Wednesday, November 21, 2012

Is it the drug companies? Really?

Interesting article from Scientific American (which I viewed as a sacred text when I was you): how-drug-company-money-undermining-science.  Sort of an investigative journalism take on the ideas of conflict and research.  Easy to get excited about, but hardly news nor possibly the most pressing problem.  Lots of the activity of academic research in medicine is problematic.  Sure, for-profit interests funding 'independent' researchers on one hand and directly paying them on the other has literally changed the face of medical practice.  But the institutions themselves are bound up tightly, as well.  For every dollar that gets paid for research anywhere from $0.25 to $1.50 go to 'overhead,' meaning the institution itself.

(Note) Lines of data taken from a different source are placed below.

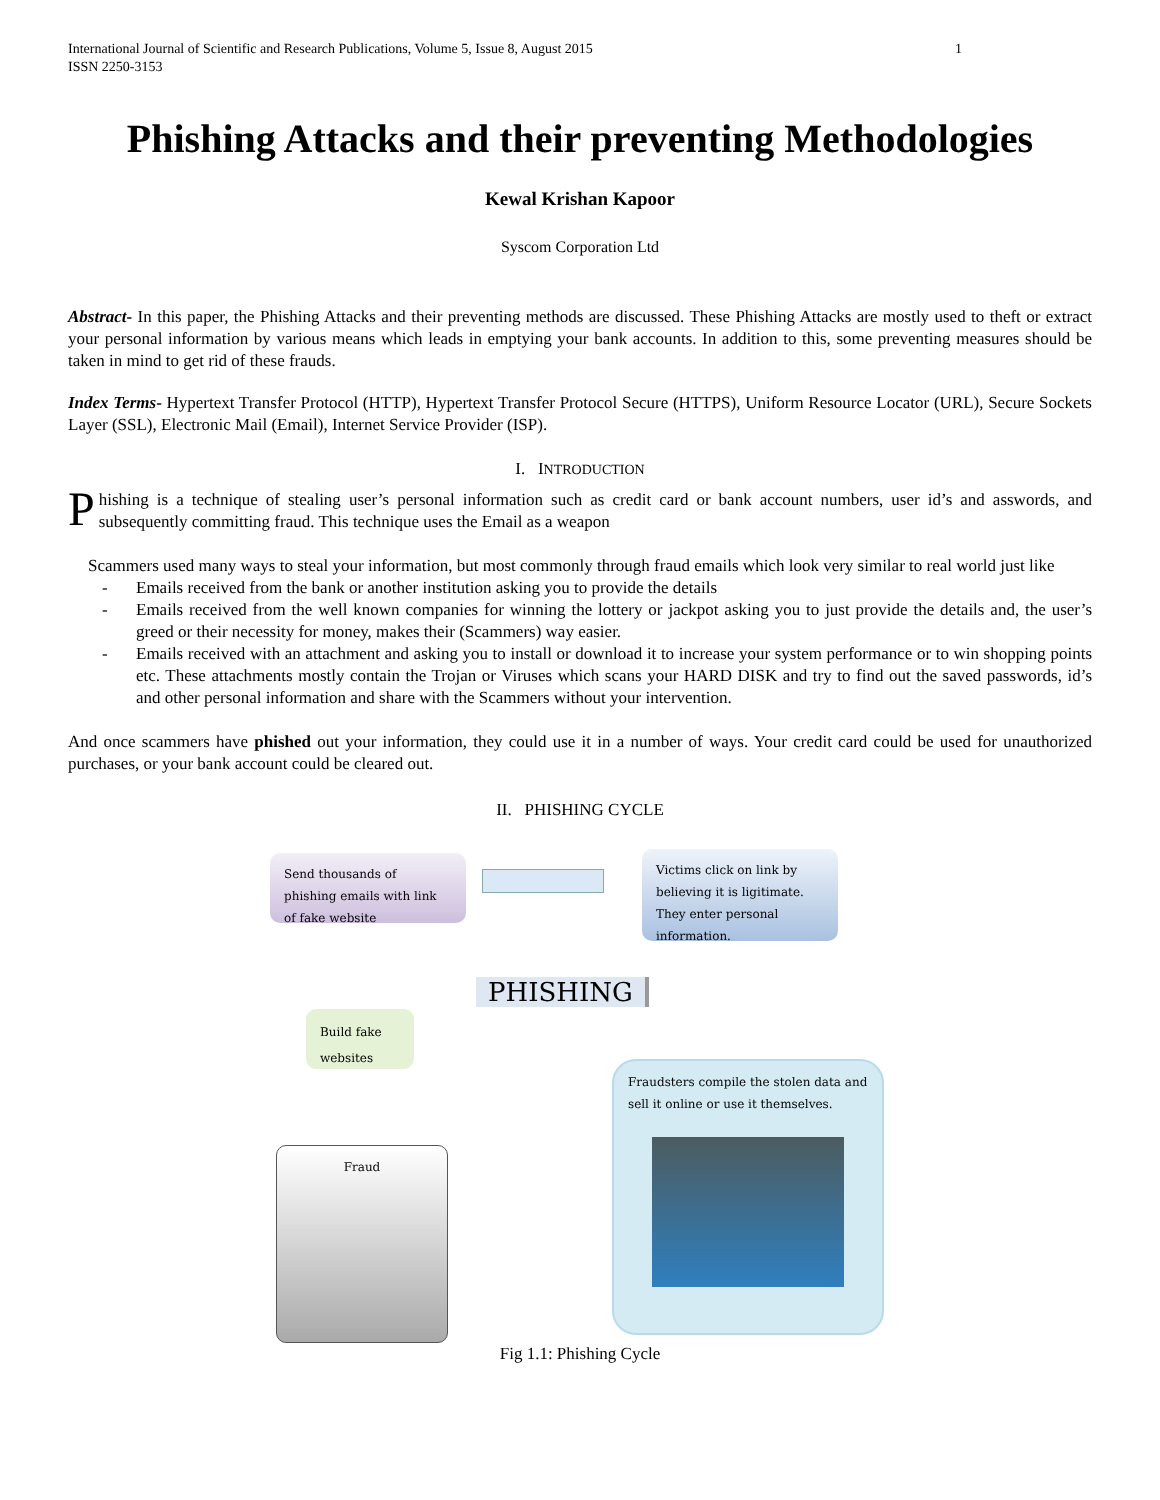International Journal of Scientific and Research Publications, Volume 5, Issue 8, August 2015
ISSN 2250-3153
1
Phishing Attacks and their preventing Methodologies
Kewal Krishan Kapoor
Syscom Corporation Ltd
Abstract- In this paper, the Phishing Attacks and their preventing methods are discussed. These Phishing Attacks are mostly used to theft or extract your personal information by various means which leads in emptying your bank accounts. In addition to this, some preventing measures should be taken in mind to get rid of these frauds.
Index Terms- Hypertext Transfer Protocol (HTTP), Hypertext Transfer Protocol Secure (HTTPS), Uniform Resource Locator (URL), Secure Sockets Layer (SSL), Electronic Mail (Email), Internet Service Provider (ISP).
I. INTRODUCTION
Phishing is a technique of stealing user’s personal information such as credit card or bank account numbers, user id’s and asswords, and subsequently committing fraud. This technique uses the Email as a weapon
Scammers used many ways to steal your information, but most commonly through fraud emails which look very similar to real world just like
- Emails received from the bank or another institution asking you to provide the details
- Emails received from the well known companies for winning the lottery or jackpot asking you to just provide the details and, the user’s greed or their necessity for money, makes their (Scammers) way easier.
- Emails received with an attachment and asking you to install or download it to increase your system performance or to win shopping points etc. These attachments mostly contain the Trojan or Viruses which scans your HARD DISK and try to find out the saved passwords, id’s and other personal information and share with the Scammers without your intervention.
And once scammers have phished out your information, they could use it in a number of ways. Your credit card could be used for unauthorized purchases, or your bank account could be cleared out.
II. PHISHING CYCLE
Send thousands of phishing emails with link of fake website
Victims click on link by believing it is ligitimate. They enter personal information.
PHISHING
Build fake websites
Fraudsters compile the stolen data and sell it online or use it themselves.
Fraud
Fig 1.1: Phishing Cycle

And as companies often pay higher overhead rates, there is plenty of graft to go around.  As this article suggests (but avoids investigating) the way in which money is dolled out by the government, the 'public' funding of research is hardly different.  The folks who control the 'advisory' boards are able to continue to feed funding to favored colleagues and projects.  Really innovation from unknown investigators is highly unlikely to be funded.  So the vast majority of research amounts to simply reproducing the existing paradigm.  This is despite hundreds of billions of dollars spend in cancer, for instance, that have produces few real, substantial changes at the clinical level. 

The culture of medical research isn't bad or good, it merely is unreasonable when evaluated against its stated aims.  And no one is in charge of it, there is no single 'source' nor accountable person, group, nor entity.  Change will come from the margins, as it always does.  That's why I like it out there.  Lonely, but almost unfettered.